3/ -EarthCube : l’intelligence artificielle au service du renseignement stratégique
Les satellites espions, les drones de surveillance, les avions de chasse transmettent de plus en plus d’images sur des sites sensibles : un port, un aéroport militaire, un site de lancement spatial… Seul hic : les experts humains de la Direction du renseignement militaire ne sont pas assez nombreux pour les analyser. Pour leur mâcher le travail, EarthCube a conçu un logiciel à base d’intelligence artificielle d’analyse d’images, capable d’identifier automatiquement les éléments clés (aéronefs, dépôts de munitions, véhicules…) des clichés et de remonter des alertes en cas de détection d’activité suspicieuse dans des zones de crise. Cette start-up parisienne d’une trentaine de salariés a développé son logiciel d’intelligence artificielle basé sur l’apprentissage profond en partenariat avec l’ONERA et l’INRIA.
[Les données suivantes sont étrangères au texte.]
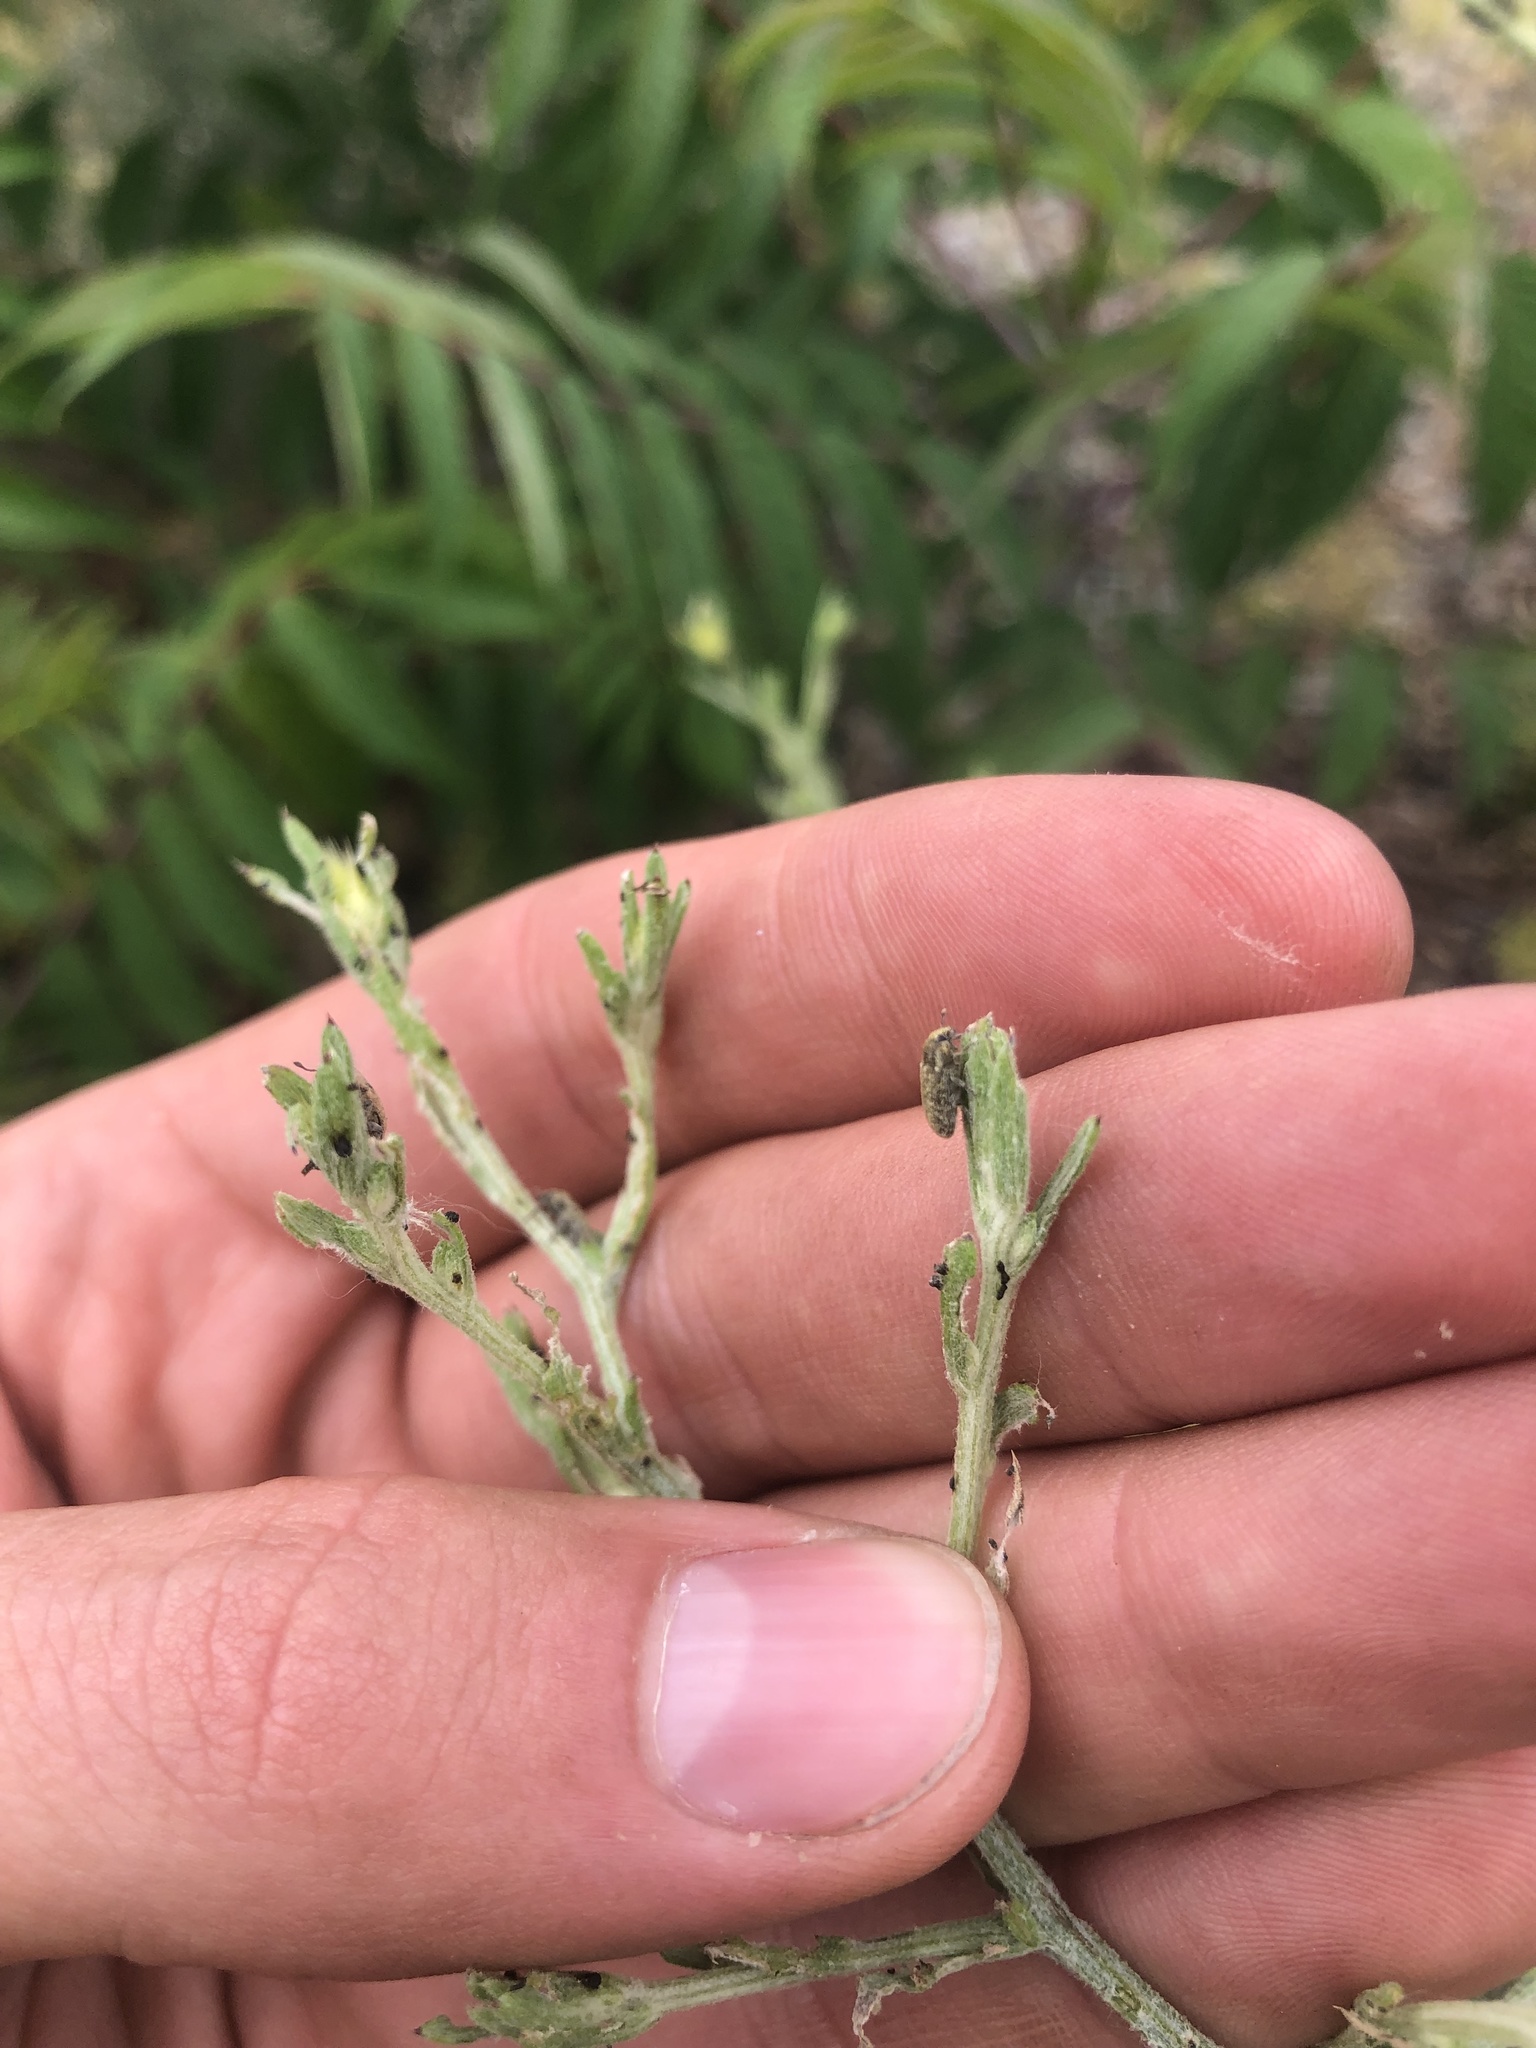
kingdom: Animalia
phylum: Arthropoda
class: Insecta
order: Coleoptera
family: Curculionidae
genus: Bangasternus
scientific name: Bangasternus fausti
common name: Broad-nosed knapweed seedhead weevil
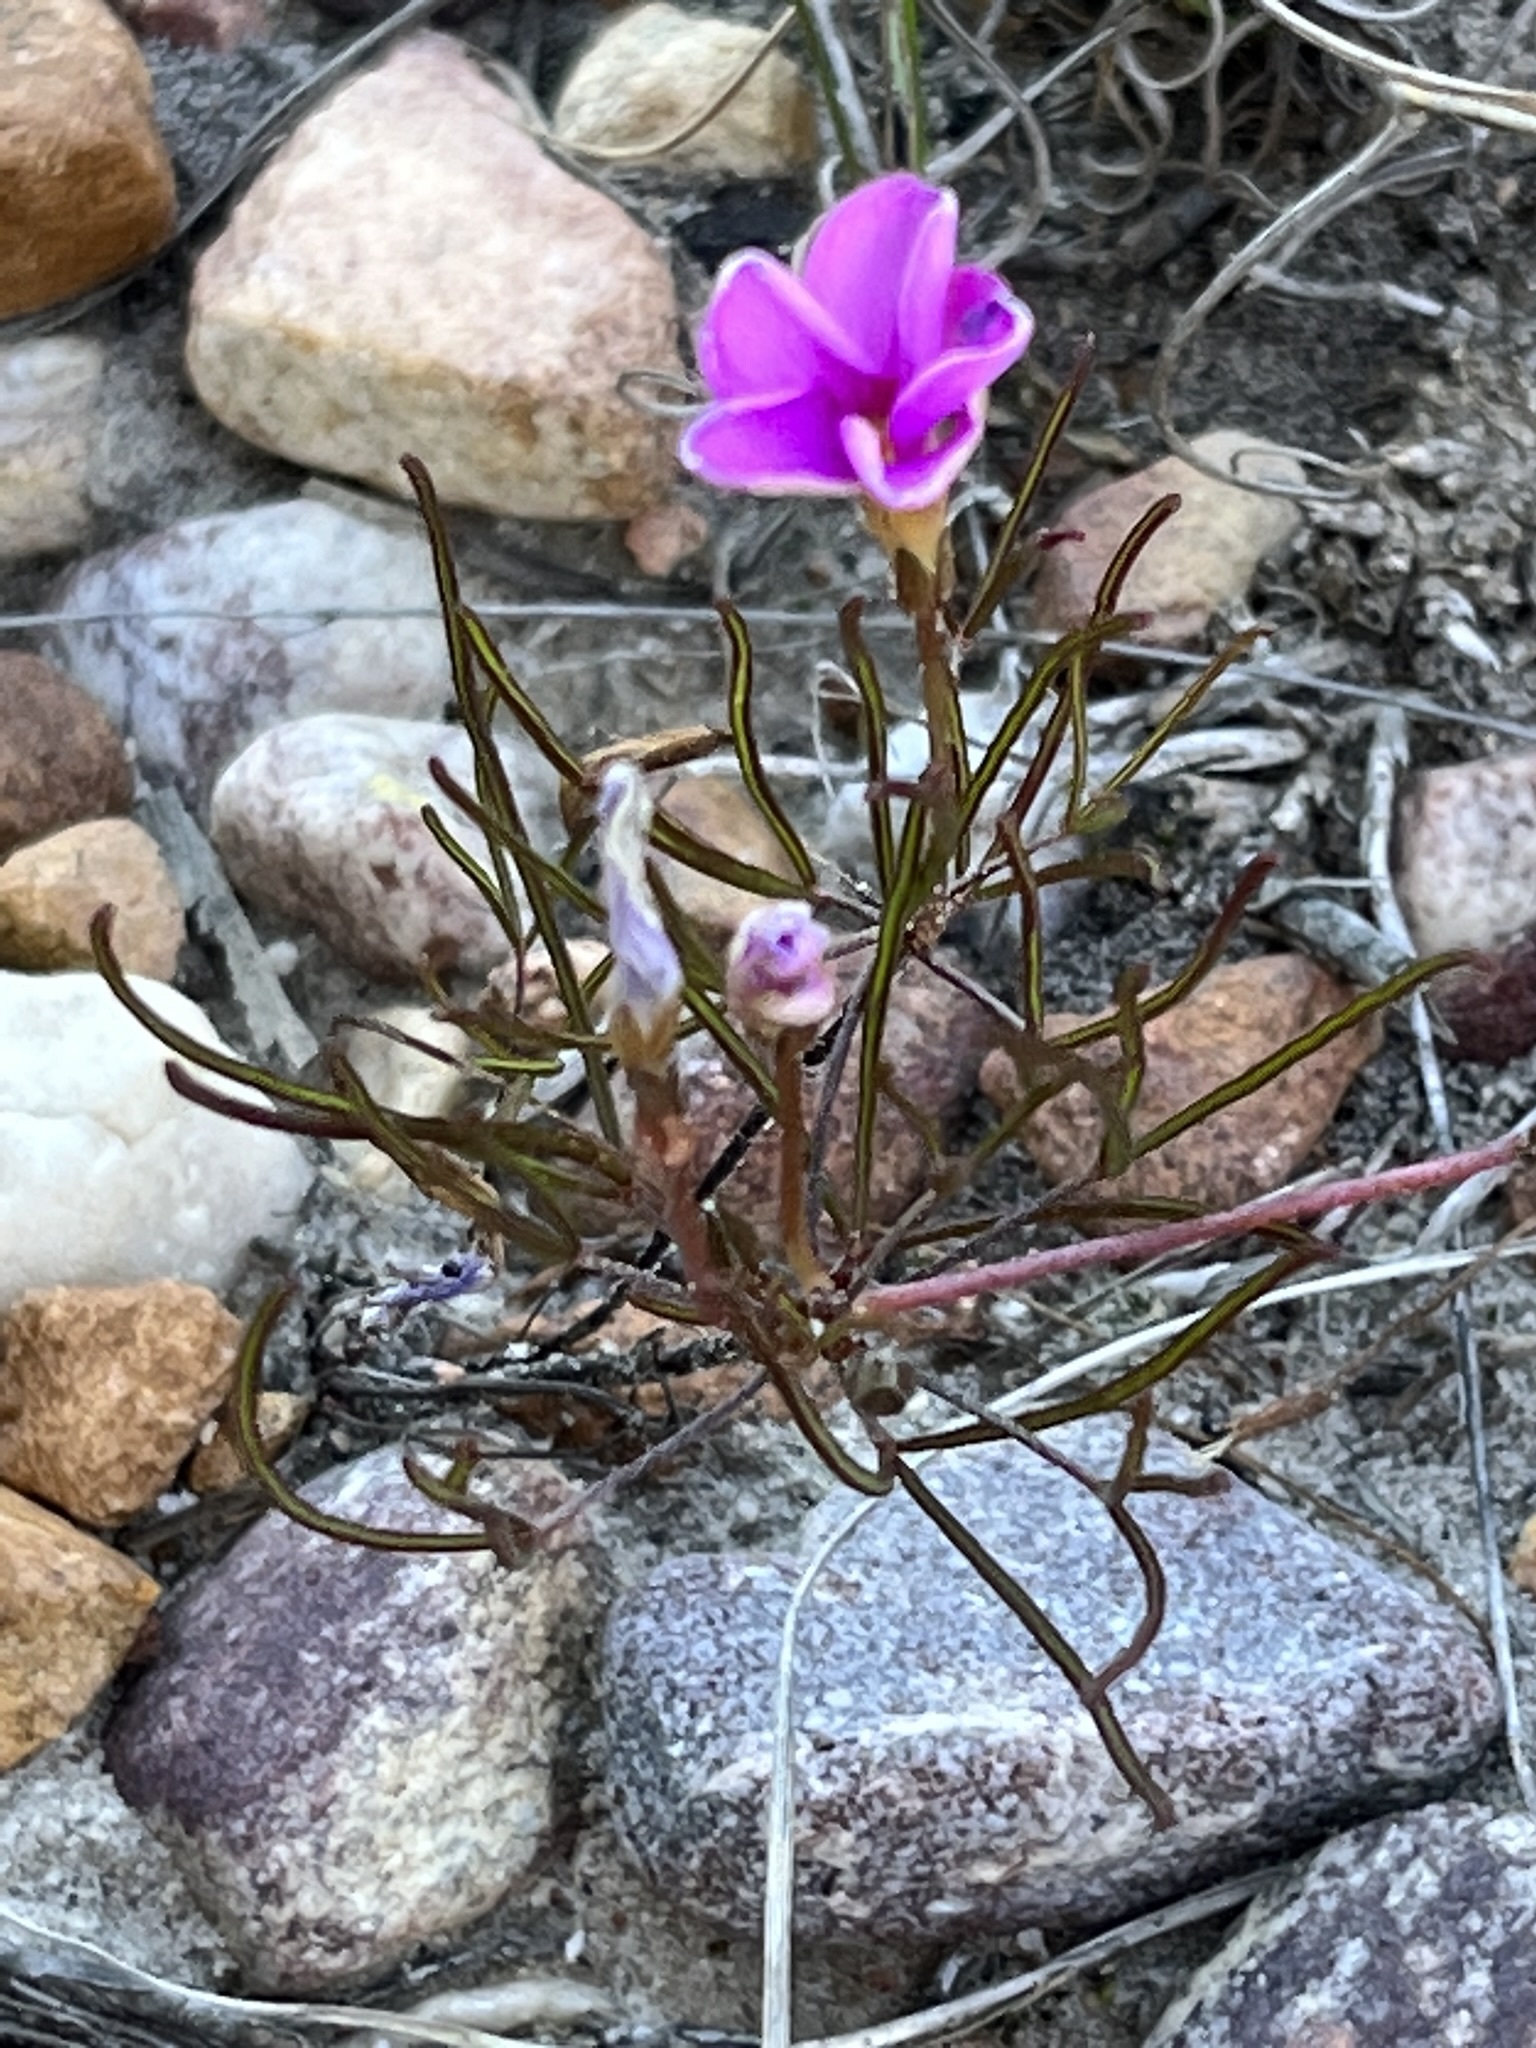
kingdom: Plantae
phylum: Tracheophyta
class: Magnoliopsida
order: Oxalidales
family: Oxalidaceae
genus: Oxalis
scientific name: Oxalis polyphylla
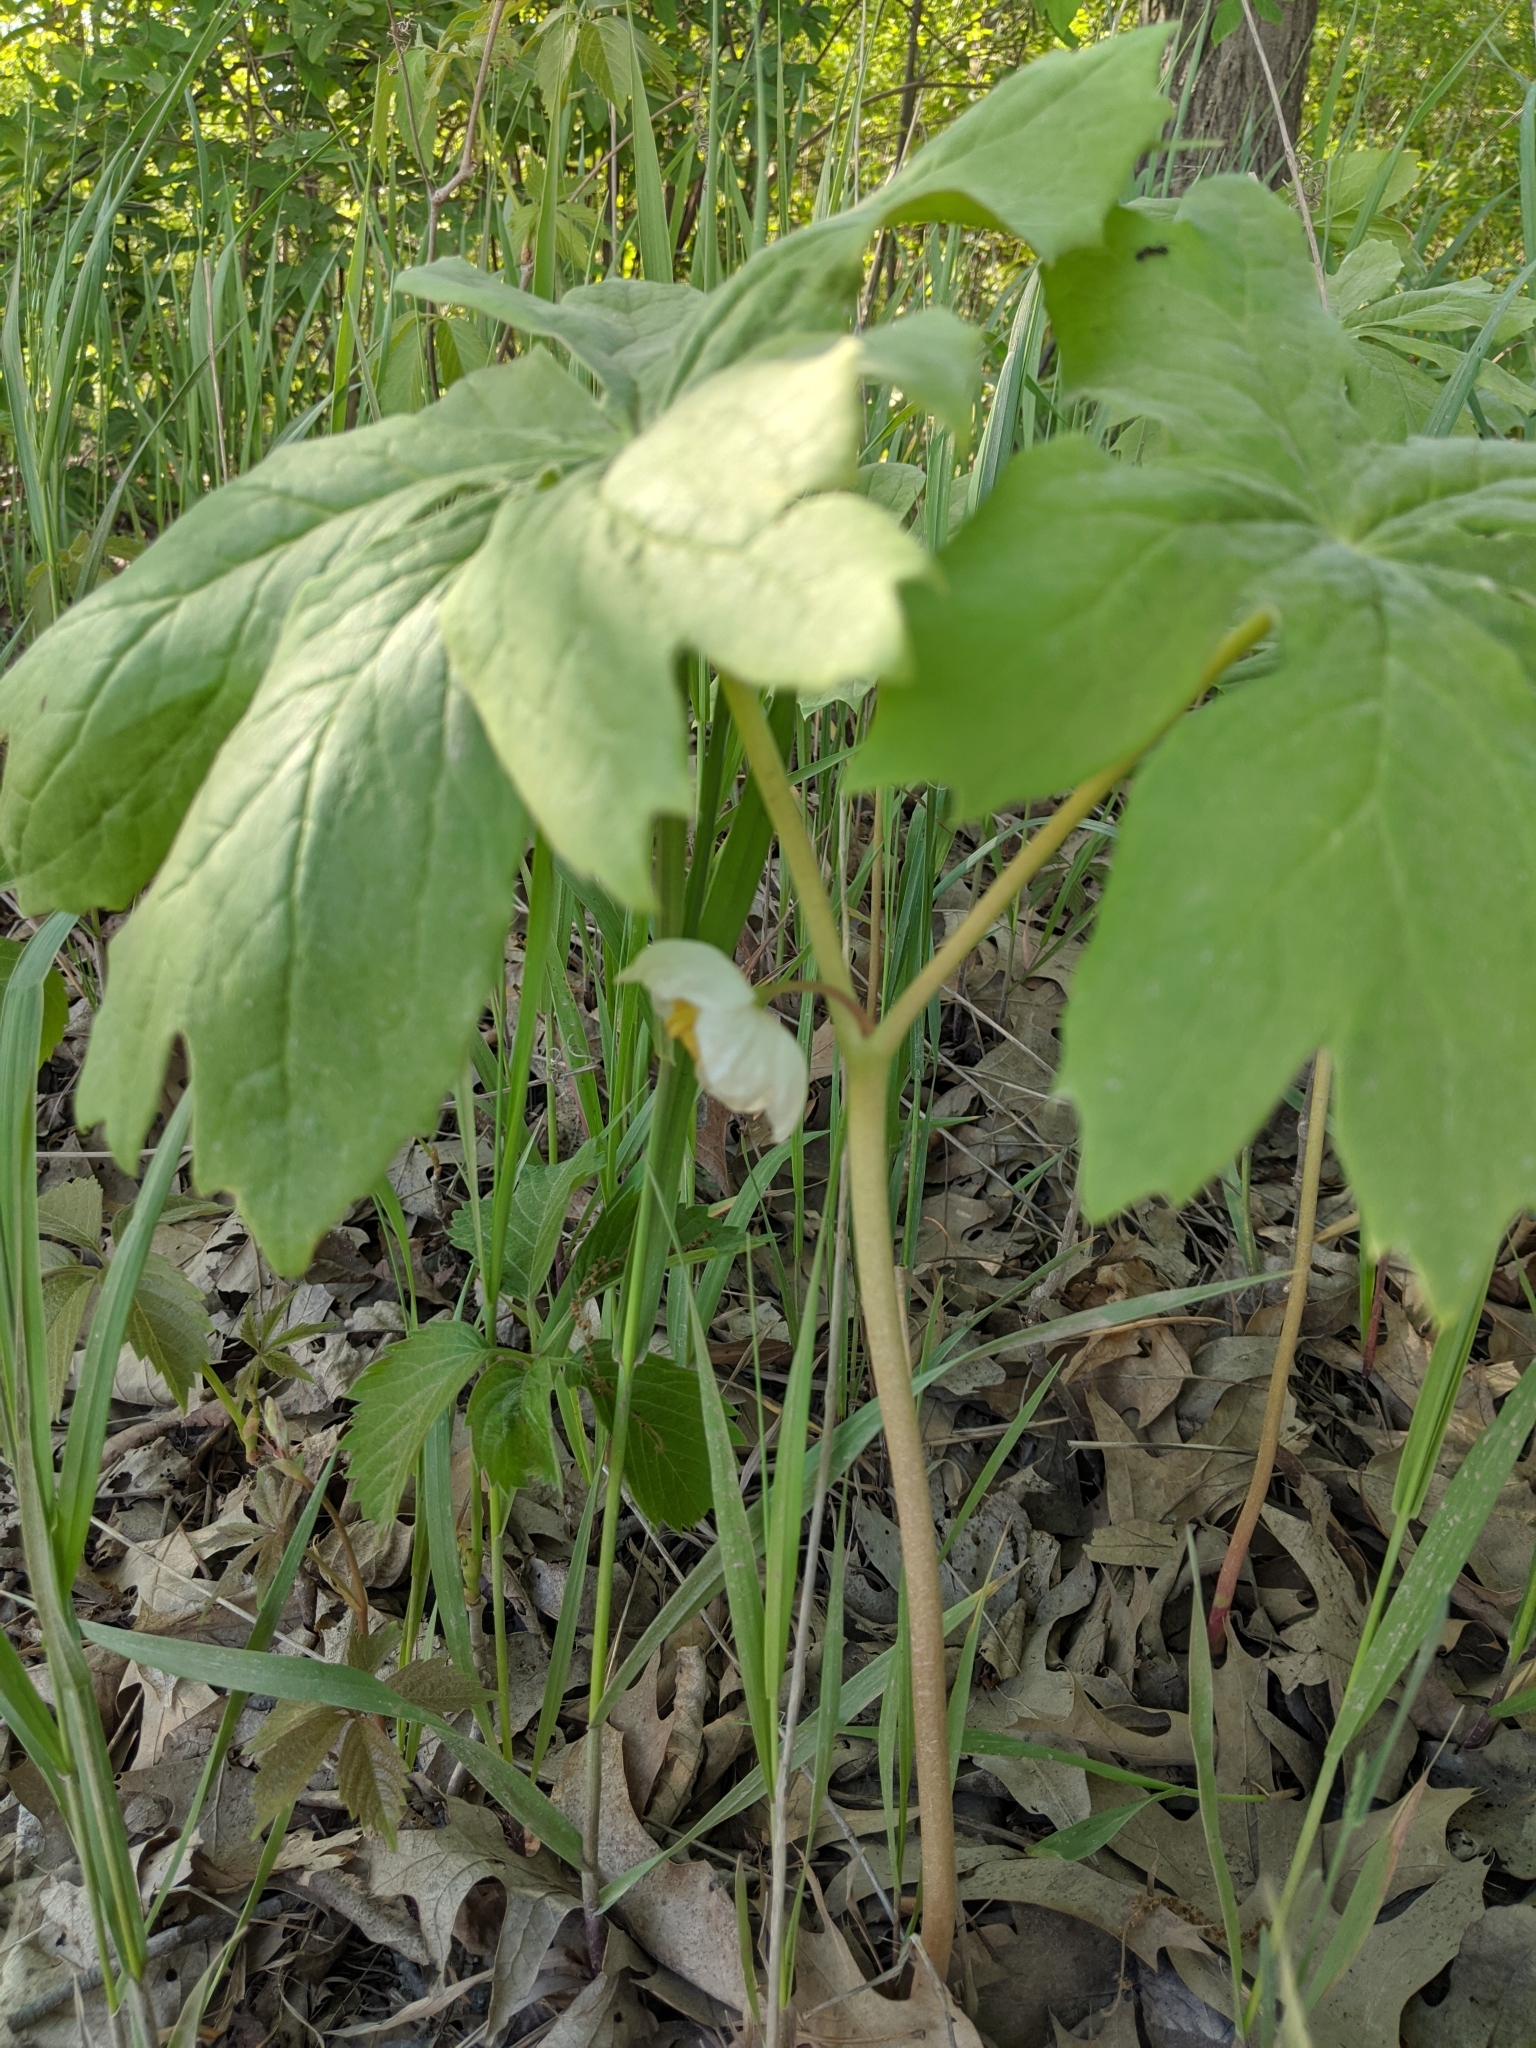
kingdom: Plantae
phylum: Tracheophyta
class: Magnoliopsida
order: Ranunculales
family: Berberidaceae
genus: Podophyllum
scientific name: Podophyllum peltatum
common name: Wild mandrake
4/ L'ONERA : les matériaux transpirants

Pas d’avions hypervéloces dans le futur, sans matériaux capables de dissiper les très fortes chaleurs au niveau des moteurs. Dans leurs parties chaudes, les températures atteindront plus de 1600° Celsius. En partenariat avec le motoriste Safran, le centre de recherche en aéronautique a mis au point un matériau poreux constitué de micro-canaux d’une dizaine de microns de diamètre dans lesquels peut circuler un liquide refroidissant à 700 °C. Cette structure architecturée est obtenue par fabrication additive à base d’une poudre de titane améliorée.


5/ Thales : L’antenne 3D miniaturisée


Les chercheurs de Thales et de l’INP (Institut national polytechnique) de Bordeaux travaillent sur une antenne miniature ultrasensible de nouvelle génération à base de matériaux composites. Elle pourrait équiper des systèmes militaires (missiles, drones, avion de chasse…) mais également des aéronefs civils pour recevoir des communications par satellite ou faisceaux hertziens. Sa forme est totalement inédite. Oubliés la parabole et le cône. L’antenne se présente sous la forme d’une galette d’une dizaine de mm de diamètre, servant de socle à un réseau de mini plots dont la hauteur et le positionnement ont été soigneusement étudiés. Cette mise en forme optimisée a pu être obtenue par fabrication additive afin d’obtenir un gain de masse et d’encombrement tout en étant orientable. Les chercheurs visent un premier démonstrateur industriel d’ici 3 ans. Ils espèrent un gain de 50% en performances tout en divisant par 3 l’encombrement.

6/ ISP System : Le miroir spatial déformable

La PME paloise ISP System a conçu un miroir déformable et compatible avec les exigences d’une mission spatiale. Ce dispositif vise à améliorer la netteté des images fournies par un télescope spatial notamment pour cartographier une zone de combat capable de détailler des objets de 30 cm de longueur. Ce miroir a été conçu pour résister aux vibrations mécaniques subies au moment du décollage du lanceur et pour une durée de vie comparable à celle d’un satellite, soit une quinzaine d’années. L’épaisseur de sa surface peut être modifiée de manière électromécanique de quelques dixièmes de micron afin de pouvoir corriger les aberrations optiques.